Hi,
We are running Azure Functions in a Consumption Plan using Durable Functions. We have Orchestrations that are started via Blob Triggers. These orchestrations will typically do the following activities:
- Parse file
- Make database calls for computations/linking of data
- Insert data
- On data insert, depending on how much data we're inserting, we'll chunk the insert process to X amount of records until we've completed inserting all records. This helps with timeout issues in some scenarios.
Our orchestration has semi-frequent issues (about twice weekly on average) where it will start inserting those chunks of data, but it won't fully complete.
Scenario: We received a file that we will break into 5 chunks to insert.
The process will complete steps 1 and 2. On step 3, it will insert 2 chunks, hang for some time (I've seen anywhere from 10 seconds to 5 minutes), and then starts from the beginning and inserts all the data (chunks 1 - 5).
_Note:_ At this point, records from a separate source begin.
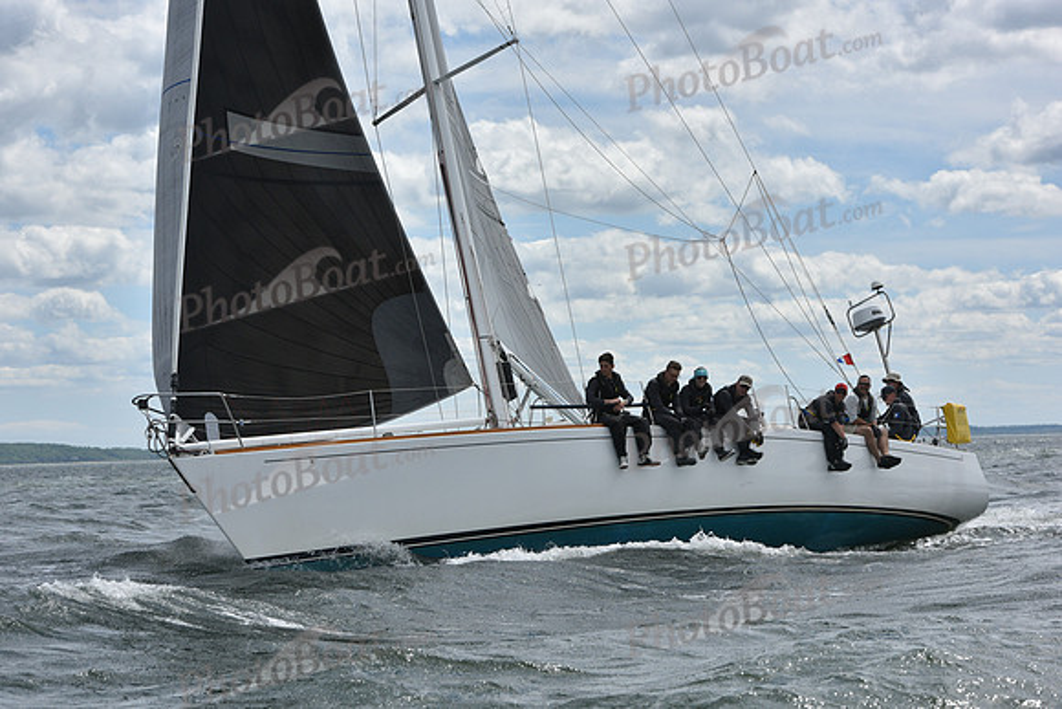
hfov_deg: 20.4
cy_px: 354
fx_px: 2951
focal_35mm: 100
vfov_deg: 13.7
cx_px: 531
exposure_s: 1/1250
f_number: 9
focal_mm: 100
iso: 320
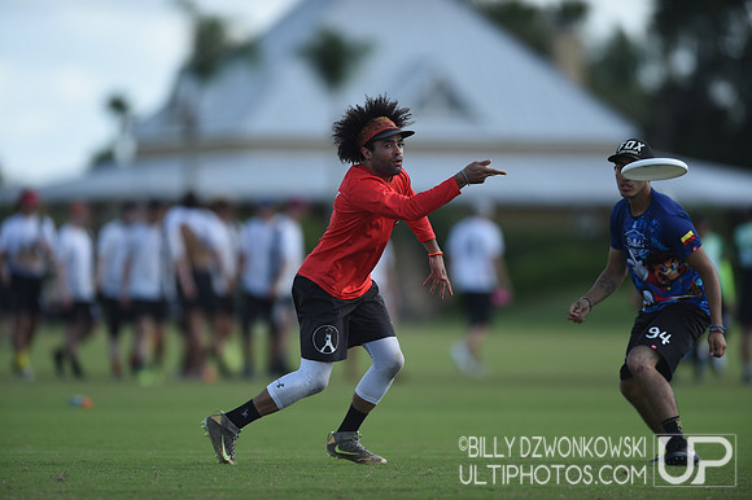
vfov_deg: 3.4
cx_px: 376
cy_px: 250
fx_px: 8350
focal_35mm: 400
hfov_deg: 5.2
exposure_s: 1/1000
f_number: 2.8
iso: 100
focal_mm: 400
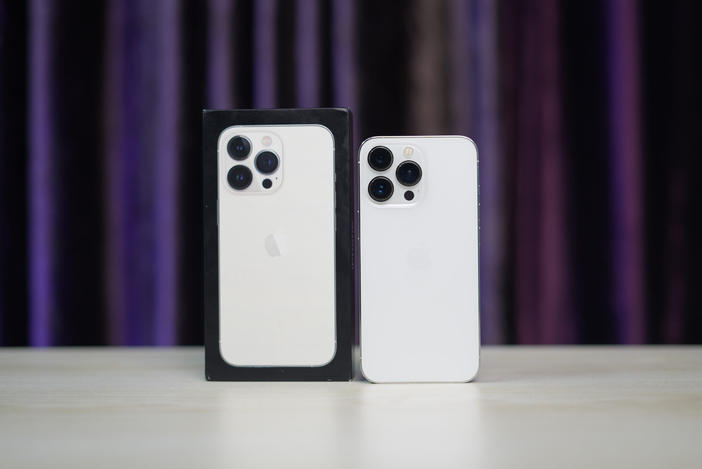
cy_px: 234
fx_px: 976
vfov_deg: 27.0
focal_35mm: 50
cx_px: 351
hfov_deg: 39.6
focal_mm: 50
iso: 250
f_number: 2.2
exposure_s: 1/100
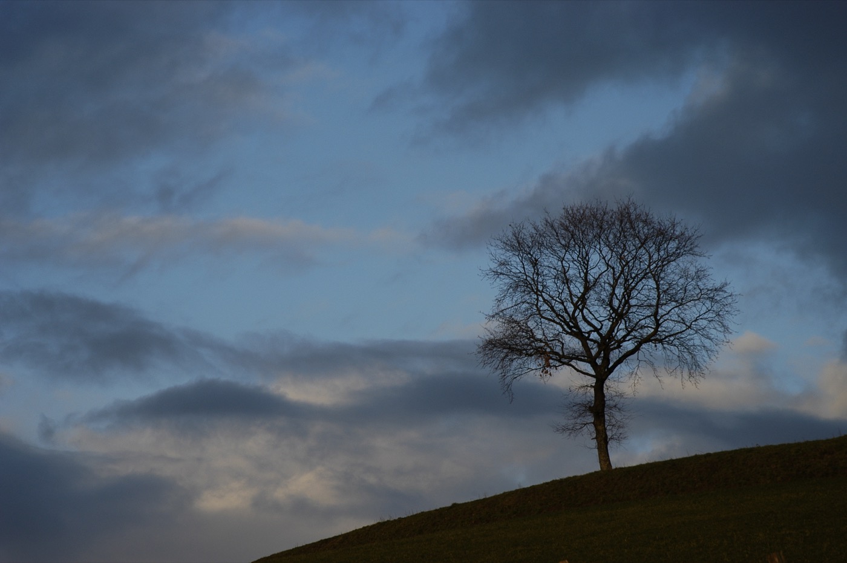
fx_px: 2997
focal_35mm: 128
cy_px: 282
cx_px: 424
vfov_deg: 10.7
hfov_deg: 16.1
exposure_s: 1/640
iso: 200
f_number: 5.6
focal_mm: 85
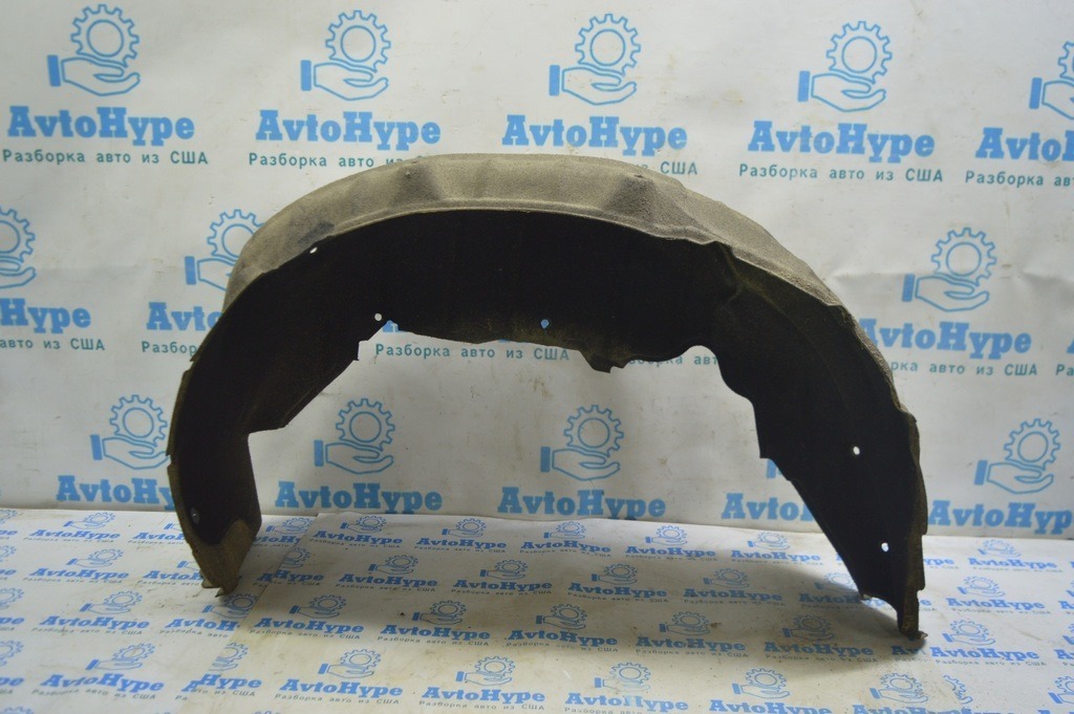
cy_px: 357
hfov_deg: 59.5
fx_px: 939
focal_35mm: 32
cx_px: 537
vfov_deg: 41.6
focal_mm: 21
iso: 400
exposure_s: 1/40
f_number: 3.8
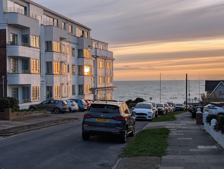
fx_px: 318
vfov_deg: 29.7
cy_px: 84
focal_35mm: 49
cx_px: 112
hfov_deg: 38.9
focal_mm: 6.9
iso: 20
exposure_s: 1/341
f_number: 1.68
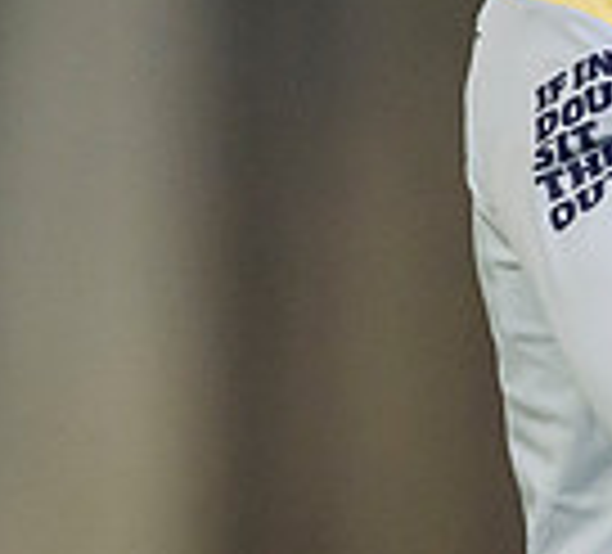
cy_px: 268
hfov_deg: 0.8
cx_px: 1186
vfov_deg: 0.8
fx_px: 41764
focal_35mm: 2190
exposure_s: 1/2000
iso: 6400
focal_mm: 400
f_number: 3.2
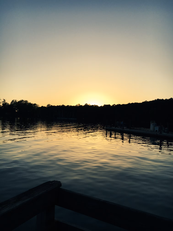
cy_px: 116
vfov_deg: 61.7
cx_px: 86
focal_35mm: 29
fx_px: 193
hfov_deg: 48.2
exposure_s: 1/1500
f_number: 2.2
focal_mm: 4.15
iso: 25
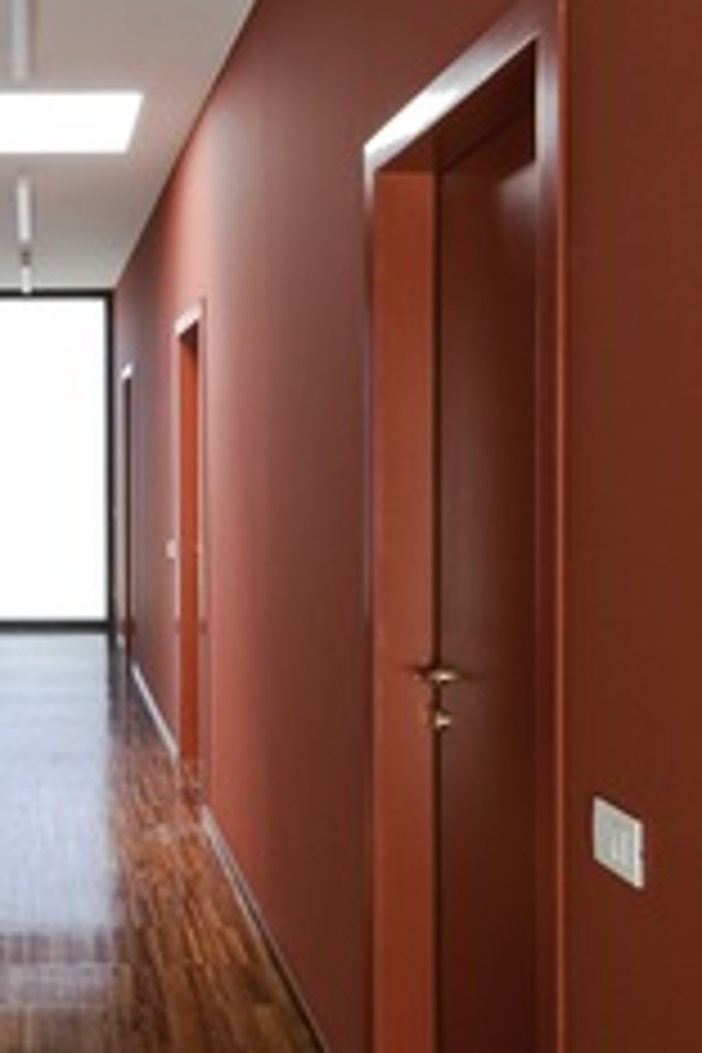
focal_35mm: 32
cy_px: 824
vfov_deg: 55.1
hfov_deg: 37.1
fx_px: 936
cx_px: 9
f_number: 11
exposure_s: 1/2.5
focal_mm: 10
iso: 200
As a result, chunks 1 and 2 are duplicated and the rest are new.
In total, inserting all chunks may take up to a minute and a half to complete on a regular run with no issues. When this issue occurs, I typically see this in the trace logs:
"Initializing Warmup Extension"
I imagine this may have to do with Scaling-Out/In, but I find it's a pretty huge flaw for this process to forget where it left off and to start from the beginning of an activity. Is there something we're not accommodating for here or is there a better approach to work this problem?